Recently, Matthias Radtke has written a very nice blog post on Topic Modeling of the codecentric Blog Articles, where he is giving a comprehensive introduction to Topic Modeling. In this article I am showing a real-world example of how we can use Data Science to gain insights from text data and social network analysis.
I am using publicly available Twitter data to characterize codecentric’s friends and followers for
- identifying the most “influential” followers and using text analysis tools like sentiment analysis to characterize their interests from their user descriptions
- performing Social Network Analysis on friends, followers and a subset of second degree connections to identify key players who will be able to pass on information to a wide reach of other users and
- combing this network analysis with topic modeling to identify meta-groups with similar interests.
Knowing the interests and social network positions of our followers allows us to identify key users who are likely to retweet posts that fall within their range of interests and who will reach a wide audience.
Via the Twitter REST API anybody can access Tweets, Timelines, Friends and Followers of users or hash-tags. One drawback of the REST API is its rate limit of 15 requests per application per rate limit window (15 minutes). An alternative would be to use Twitters’s Streaming API, if you wanted to continuously stream data of specific users, topics or hash-tags. Here though, I want to look at a snapshot of codecentric’s Twitter followers to show some of the possibilities that analyzing this information holds.
On July 15th, codecentric had 449 friends (users who codecentric follows) and 2732 followers (users who follow codecentric), while 261 of them are simultaneously friends & followers.
We now have the following information about these friends and followers:
- user name
- user screen name
- user description (the short introduction that each user can write about themselves)
- number of tweets per user
- number of followers per user
- number of friends per user
- date of account creation
- account location
- account language
This data can tell us a lot about who is interested in codecentric and what we do. We can e.g. start with a simple exploratory data analysis and look at what languages the accounts are set to – no need for fancy models (just yet)!
As we can see, the vast majority of friends and followers have English and German account settings. The insight derived from this is that tweeting in both, German and English will find an audience among our followers (even though English would probably be more inclusive, assuming that most, if not all, German followers will also be able to understand English tweets).
Who are codecentric’s most influential followers and what are they interested in?
We can also try to identify our most influential followers. These would be followers with a big network (i.e. who have many followers) and who also tweet/re-tweet a lot. If we capture these followers’ interests with one of our tweets, they are a) more likely to re-tweet and b) will reach a bigger audience by doing so!
The plot above shows the correlation between the number of followers codecentric’s followers have and how often they tweet.
Now that we know who our most influential followers are, we can analyze their short descriptions about themselves to find out what they are interested in. By proxy, this will give us an idea about which kind of tweets are most likely to capture their interest. Of course, this is not to say that these are the only people who (should) matter and that tweets should be tailored towards these interests only! Covering a wide range of topics makes for an interesting and authentic profile but since “knowledge is power”, it can be extremely valuable to know which tweets/posts are likely to increase visibility!
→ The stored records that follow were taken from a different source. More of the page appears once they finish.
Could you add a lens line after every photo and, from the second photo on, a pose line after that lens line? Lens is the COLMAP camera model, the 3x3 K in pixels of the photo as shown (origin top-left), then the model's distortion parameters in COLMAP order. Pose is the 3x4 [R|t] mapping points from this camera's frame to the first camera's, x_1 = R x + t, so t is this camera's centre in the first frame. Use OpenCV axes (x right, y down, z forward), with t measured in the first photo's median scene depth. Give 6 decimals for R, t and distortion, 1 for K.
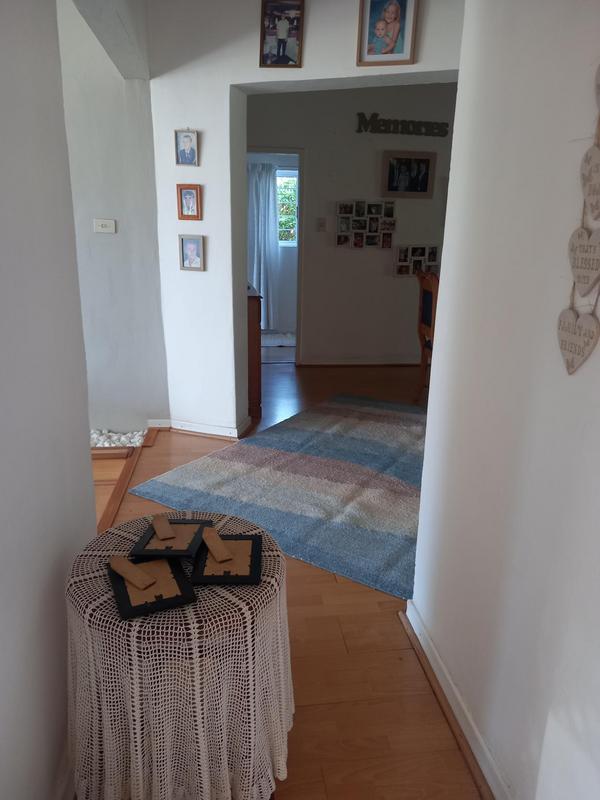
lens RADIAL K [[584.8, 0, 302.5], [0, 584.8, 399.6], [0, 0, 1]] dist [0.030652, -0.034937]
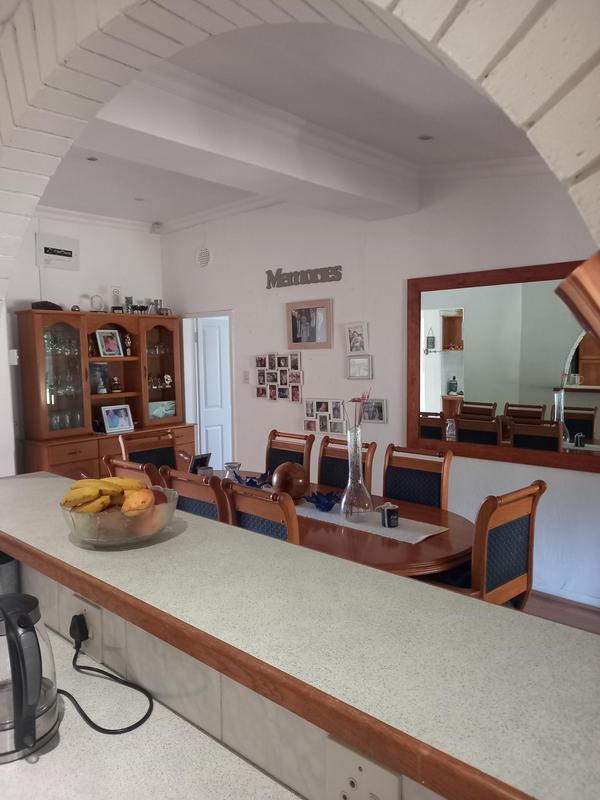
lens RADIAL K [[584.8, 0, 299.4], [0, 584.8, 402.8], [0, 0, 1]] dist [0.030652, -0.034937]
pose [[0.634982, 0.035954, -0.771690, 0.868675], [-0.171067, 0.980662, -0.095072, -0.173019], [0.753349, 0.192380, 0.628853, 0.435444]]
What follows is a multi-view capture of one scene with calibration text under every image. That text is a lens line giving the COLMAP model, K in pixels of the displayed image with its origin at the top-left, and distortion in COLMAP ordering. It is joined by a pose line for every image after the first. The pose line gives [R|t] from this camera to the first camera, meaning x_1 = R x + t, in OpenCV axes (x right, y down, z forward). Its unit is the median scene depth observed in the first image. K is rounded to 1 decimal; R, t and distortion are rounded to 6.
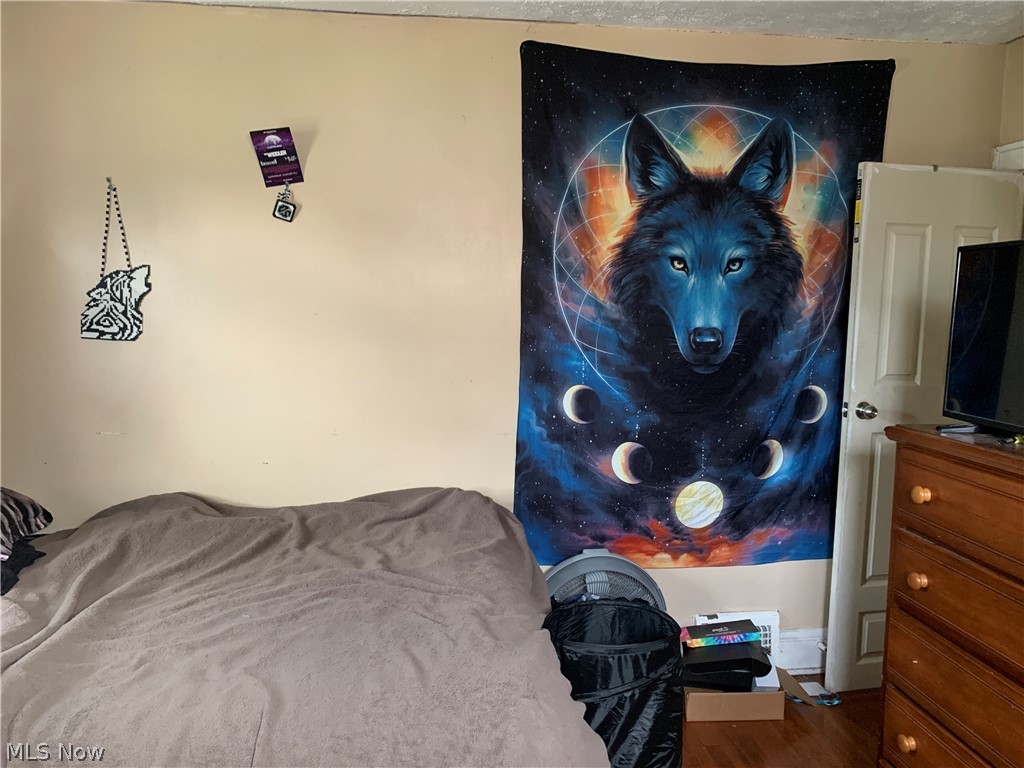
lens RADIAL K [[786.1, 0, 512.9], [0, 786.1, 382.0], [0, 0, 1]] dist [0.001910, -0.000080]
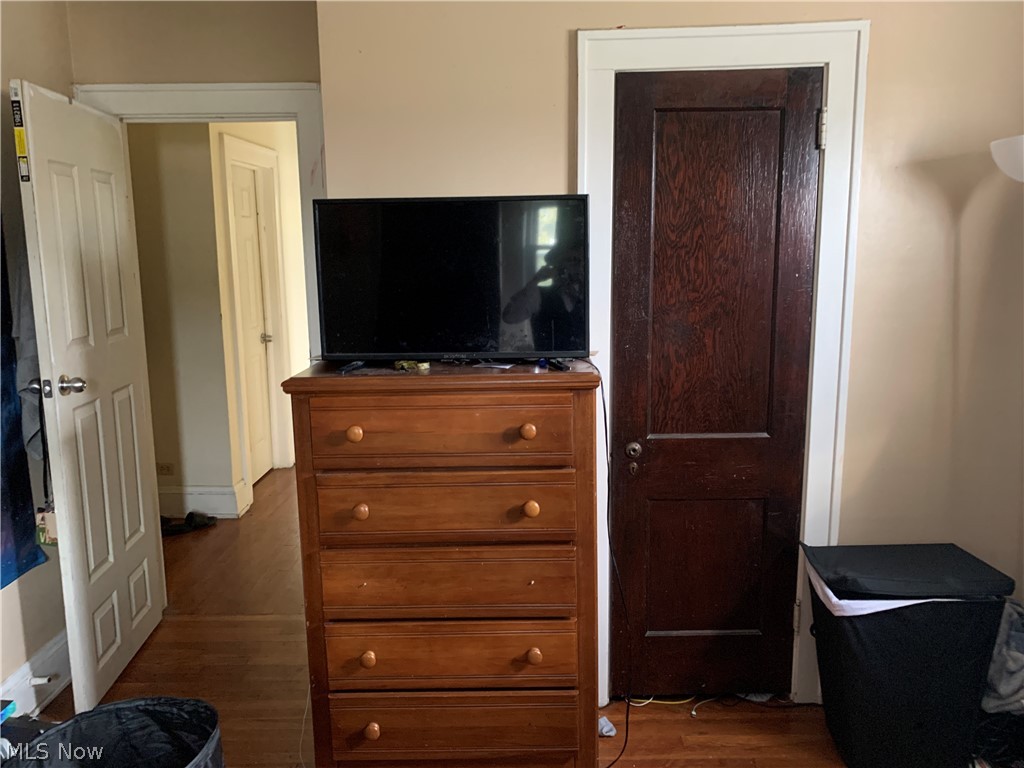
lens RADIAL K [[786.1, 0, 512.0], [0, 786.1, 383.1], [0, 0, 1]] dist [0.001910, -0.000080]
pose [[0.125105, -0.193199, 0.973151, -0.319143], [0.122623, 0.976348, 0.178070, -0.058462], [-0.984537, 0.097053, 0.145836, 0.413983]]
In order to extract information from the descriptions of the most influential followers (defined as the top 100 followers based on a score of follower count * average tweets per day), I am making use of text analysis and natural language processing tools.
To prepare the data, I am splitting the user descriptions into words, convert each word to its word stem and remove stop words.
We can now identify the most common words in these descriptions.
Not surprisingly, software development, agile and business are among the most common words. But also IoT, data and science occur frequently in our influential followers’ descriptions!
Instead of looking for the most common words, we can also look for the most common word pairs (bigrams).
This graph shows the most common word pairs in our influential followers’ descriptions (arrow colors represent how often the pair occurs). Because we are looking at a relatively small set of followers, none of the word pairs occur exceptionally often. Still, data science is the most common word pair!
Sentiment analysis describes a collection of natural language processing tools and resources that are used to identify subjective information in text, like positive or negative sentiment, joy, digust, fear, anger, etc.
Here, we can also use bigram analysis to identify negated meanings, i.e. words preceded by “not”, “no”, etc. In sentiment analysis, the meanings of negated words can then be reversed.
This plot shows the overall sentiment in the user descriptions of the most influential followers. Based on Bing Liu’s sentiment lexicon, we can score how many positive and negative words were used in each followers’ description. Because this lexicon is only available for the English language, we can only get realiable scores for followers with an English description (68 out of 100 followers have an English language setting). As we can see, the majority of followers have predominantly positive descriptions.